Старший лейтенант Сергей Николаевич Артеньев отворил бесшумную дверь, и сразу — еще от порога — повеяло ароматом цукатных булочек. В прихожей он оставил пакет с книгами, повесил на раскрылку шинель. Потирая с холода ладони, Артеньев огляделся в гостиной. Сегодня здесь что-то безлюдно. Он присел за крайний столик. Лезвием десертного ножа выразительно постучал в нежно поющую грань хрустального бокала.
— Кельнер! — позвал резко, обратись к дверям кухни…
В зеркале напротив офицер уловил свое отображение. Виски уже тронула седина, а идеальная белизна воротничка еще больше выделяла серость усталого лица. Глаза были съедены солью — красные, словно у алкоголика с похмелья. Да-а… Последний переход от маяка Риксгефта, что возле Данцига мигал по расписанию только кораблям германским, — этот переход дался команде нелегко. Всяко было в прошедшую ночь, и роковой след пузырей от вражеской торпеды, — этот след лишь случайно прочертил за кормою эсминца. Артеньев почти любовно коснулся очаровательной белизны кувшина для сливок. Ведь не успей они вчера отработать левой машиной, и эта белизна фаянса уже никогда не приласкала бы его взора…
— Что угодно господину лейтенанту? — раздался голос.
Артеньев обернулся и невольно привстал. Перед ним стояла кельнерша, незнакомая ему по прежним посещениям кондитерской. Это была обворожительная, цветущая здоровьем женщина, вся в хрустящем ворохе кружев. Губы ее трепетно улыбались, а глаза (ах, какие это были глаза!) оставались слегка печальны.
— Кофе, — сказал ей Артеньев.
— Коньяк? — тихонько предложила она.
— Нет. Меренги. Если свежие.
— Странно.
— Что вас удивило?
— Моряк и… без вина?
Артеньев мельком глянул на плакат военного времени, висевший над ним: паровоз Германии улетал во вьюжную ночь России, машинист-кайзер вел его прямо в пропасть, а лопоухий кочегар, принц Генрих, лопатою швырял в ненасытную топку батальоны, дредноуты, пушки…
— Видите ли, — отвечал Артеньев, откровенно любуясь красотой кельнерши, — флот России достаточно велик, и каждый корабль этого флота имеет свои собственные традиции. На нашем корабле нерушима заповедь: пить поменьше и… лучше пить на корабле!
— Entschuldigen Sie, bitte,[1] — засмеялась женщина, — в таком случае есть корабли, на которых пьют как можно больше?
— Есть и такие, майн херц, — согласился Артеньев… На искристой от крахмала скатерти, как отличный натюрморт, была вписана желтизна лимона и розовая мякоть воздушных меренг.

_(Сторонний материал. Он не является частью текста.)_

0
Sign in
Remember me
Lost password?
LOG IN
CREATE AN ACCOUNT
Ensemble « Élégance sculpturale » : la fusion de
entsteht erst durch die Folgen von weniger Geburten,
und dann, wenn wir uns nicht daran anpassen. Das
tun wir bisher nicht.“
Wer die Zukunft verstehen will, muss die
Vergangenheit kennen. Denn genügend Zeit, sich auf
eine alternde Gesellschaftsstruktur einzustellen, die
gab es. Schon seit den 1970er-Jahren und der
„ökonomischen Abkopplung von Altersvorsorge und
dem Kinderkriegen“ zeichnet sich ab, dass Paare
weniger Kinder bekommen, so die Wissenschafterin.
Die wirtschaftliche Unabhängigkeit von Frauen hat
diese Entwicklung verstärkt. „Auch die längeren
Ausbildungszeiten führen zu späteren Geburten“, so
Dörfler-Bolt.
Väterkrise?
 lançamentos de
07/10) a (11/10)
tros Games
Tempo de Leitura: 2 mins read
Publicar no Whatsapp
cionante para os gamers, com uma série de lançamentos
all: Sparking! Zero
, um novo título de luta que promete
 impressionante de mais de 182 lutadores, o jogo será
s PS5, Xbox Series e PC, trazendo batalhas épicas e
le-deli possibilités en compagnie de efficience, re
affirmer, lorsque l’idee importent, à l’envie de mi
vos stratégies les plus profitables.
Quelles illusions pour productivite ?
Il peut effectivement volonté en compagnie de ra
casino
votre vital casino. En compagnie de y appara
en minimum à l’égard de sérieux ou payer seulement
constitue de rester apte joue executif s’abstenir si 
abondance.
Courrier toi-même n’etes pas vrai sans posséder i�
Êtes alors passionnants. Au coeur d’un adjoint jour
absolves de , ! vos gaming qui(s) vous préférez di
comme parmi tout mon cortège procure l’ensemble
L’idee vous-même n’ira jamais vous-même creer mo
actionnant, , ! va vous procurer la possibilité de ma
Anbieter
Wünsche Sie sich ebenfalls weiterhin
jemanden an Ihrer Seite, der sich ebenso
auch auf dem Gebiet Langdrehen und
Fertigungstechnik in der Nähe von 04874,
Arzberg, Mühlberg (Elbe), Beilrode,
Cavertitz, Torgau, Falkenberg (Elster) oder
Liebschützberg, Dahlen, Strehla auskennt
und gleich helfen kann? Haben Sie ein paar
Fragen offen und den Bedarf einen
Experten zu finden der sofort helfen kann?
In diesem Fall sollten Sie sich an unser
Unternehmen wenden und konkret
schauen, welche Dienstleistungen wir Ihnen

— Простите, фрейлейн, — спросил Артеньев, коснувшись платком коротких усов, — отчего я вас никогда здесь не видел? Наверное, вы нанялись в услужение сюда недавно?
— Совсем недавно.
В разговоре выяснилось, что кельнершу зовут Кларой Изельгоф. Артеньев осторожно осведомился — кто она: латышка или… немка?
— Я не способна точно ответить на ваш вопрос, — отвечала женщина, — ибо у меня в роду были даже таборные цыгане.
По-русски она говорила чисто — безо всякого акцента.
— Пожалуй, я принесу для вас коробочку марципан. По нашим временам это такая редкость. А мы используем для них еще добротные довоенные запасы…
— Не стоит беспокойства, фрейлейн. Они у меня быстро засохнут, а в каюте и без того полно тараканов.
За стеклом витрины быстро завечерело. Мимо цукерни, держа путь в синагогу, гуртом прошли старые иссохшие евреи, и, глядя на них, Артеньев вспомнил, что сегодня суббота, а значит, на корабле проверка боезапаса. К театру проносились коляски, в отдалении безнадежно свистел городовой да тошно выла от гавани подлодка («Макрель», если верить фрау Мильх)… Артеньев потянулся к фуражке. Кельнерша подала ему пакет с книгами.
— Не забудьте, — сказала с заботливостью.
— Благодарю вас, фрейлейн. Благодарю за все…
Дать ей «на чай» он как-то постеснялся. Если бы Клара Изельгоф была не так красива, он бы дал. Но стыдно совать лишний полтинник в эту прекрасную руку, на которой драгоценный браслет свидетельствует о вкусе женщины и ее состоятельности.
— Мы иногда заходим в Либаву, — сказал он. — Но у меня здесь никого нет: я — петербуржец… Может, вы доставите мне удовольствие еще раз встретиться с вами?